鈴木会長:過去にとらわれないことです。経験を積むほど過去にとらわれ、新たなチャレンジに二の足を踏んでしまう。これが企業を衰退へと導く要因。現に業績が伸びない企業の共通点は「成功体験に引きずられている」でしょう。

 高齢化は拍車がかかり、単身世帯が増えている…社会は変化し続けているのに、作る商品が同じでは売れるわけがありません。お客様の消費心理の変化を読み取り、臨機応変に手を打っていかなくては、時代に置いていかれるのは当然です。

──やり方次第でヒットを出せると? 

鈴木会長:そのとおりです。私が業績を上げる原則として口酸っぱく社員に言うのはふたつ。
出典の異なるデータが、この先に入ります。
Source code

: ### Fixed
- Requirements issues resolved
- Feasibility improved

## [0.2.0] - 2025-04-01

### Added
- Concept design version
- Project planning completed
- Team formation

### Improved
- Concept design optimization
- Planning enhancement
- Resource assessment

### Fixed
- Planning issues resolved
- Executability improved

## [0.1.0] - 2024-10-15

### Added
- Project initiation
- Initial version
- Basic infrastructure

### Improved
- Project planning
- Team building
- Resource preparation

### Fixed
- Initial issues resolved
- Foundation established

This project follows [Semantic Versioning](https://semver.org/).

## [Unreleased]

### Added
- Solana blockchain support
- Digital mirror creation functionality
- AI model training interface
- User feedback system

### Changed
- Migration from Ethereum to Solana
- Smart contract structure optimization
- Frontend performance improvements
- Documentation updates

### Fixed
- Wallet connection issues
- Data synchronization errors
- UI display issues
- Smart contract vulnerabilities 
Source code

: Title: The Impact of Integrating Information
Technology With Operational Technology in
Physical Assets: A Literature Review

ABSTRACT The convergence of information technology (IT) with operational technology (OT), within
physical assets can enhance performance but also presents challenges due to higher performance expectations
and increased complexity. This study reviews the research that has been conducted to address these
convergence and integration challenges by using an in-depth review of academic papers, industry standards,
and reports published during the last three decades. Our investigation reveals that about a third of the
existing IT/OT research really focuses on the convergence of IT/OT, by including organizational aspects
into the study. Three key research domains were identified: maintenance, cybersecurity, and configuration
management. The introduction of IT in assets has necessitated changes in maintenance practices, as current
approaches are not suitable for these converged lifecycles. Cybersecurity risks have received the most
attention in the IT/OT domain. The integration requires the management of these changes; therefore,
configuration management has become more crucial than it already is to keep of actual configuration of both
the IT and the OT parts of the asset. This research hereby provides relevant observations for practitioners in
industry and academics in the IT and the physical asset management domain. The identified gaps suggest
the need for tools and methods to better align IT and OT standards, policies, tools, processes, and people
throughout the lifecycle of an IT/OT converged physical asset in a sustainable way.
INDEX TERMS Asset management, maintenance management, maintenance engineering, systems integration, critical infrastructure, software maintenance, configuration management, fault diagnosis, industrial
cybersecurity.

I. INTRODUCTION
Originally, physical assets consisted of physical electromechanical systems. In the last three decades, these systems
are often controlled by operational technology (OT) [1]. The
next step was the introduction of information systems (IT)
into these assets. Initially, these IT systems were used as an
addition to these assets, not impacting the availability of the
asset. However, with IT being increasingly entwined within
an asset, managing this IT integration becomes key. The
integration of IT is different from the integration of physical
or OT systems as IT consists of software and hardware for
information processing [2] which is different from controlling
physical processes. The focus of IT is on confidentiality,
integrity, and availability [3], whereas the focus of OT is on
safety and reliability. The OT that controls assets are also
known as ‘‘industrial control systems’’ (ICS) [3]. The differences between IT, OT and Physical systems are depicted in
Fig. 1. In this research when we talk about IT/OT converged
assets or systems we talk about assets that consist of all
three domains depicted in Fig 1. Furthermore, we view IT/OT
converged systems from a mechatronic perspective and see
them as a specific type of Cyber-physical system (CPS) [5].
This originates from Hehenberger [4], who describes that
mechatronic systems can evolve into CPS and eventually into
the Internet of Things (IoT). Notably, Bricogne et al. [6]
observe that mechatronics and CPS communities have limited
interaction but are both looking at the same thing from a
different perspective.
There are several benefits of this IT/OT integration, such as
「新商品を出し続ける」と「(消費者にとって欲しいモノが店にない)機会損失を起こさない」です。

 前者については、よくネクタイを例に出して説明します。

 ビジネスマンならネクタイを何本も持っているものでしょう。それでも買うのは流行に合わせたい、個性を出したいという心理の表れ。「新しい物が欲しい」という消費者ニーズは、“無限にある”ということなのです。

 後者は小売業特有の視点ですが、消費者の「欲しい」というタイミングを逃してはいけない、ということ。私たちがリアルとネットを融合させ「いつでもどこでも、欲しいものが手に入る」オムニチャネルを構築しようとしているのは、そのためです。

 時代のニーズに応じたやり方をすれば必ず前進できる。努力することなく、「業績が上がらない」は、弁解にもなりません。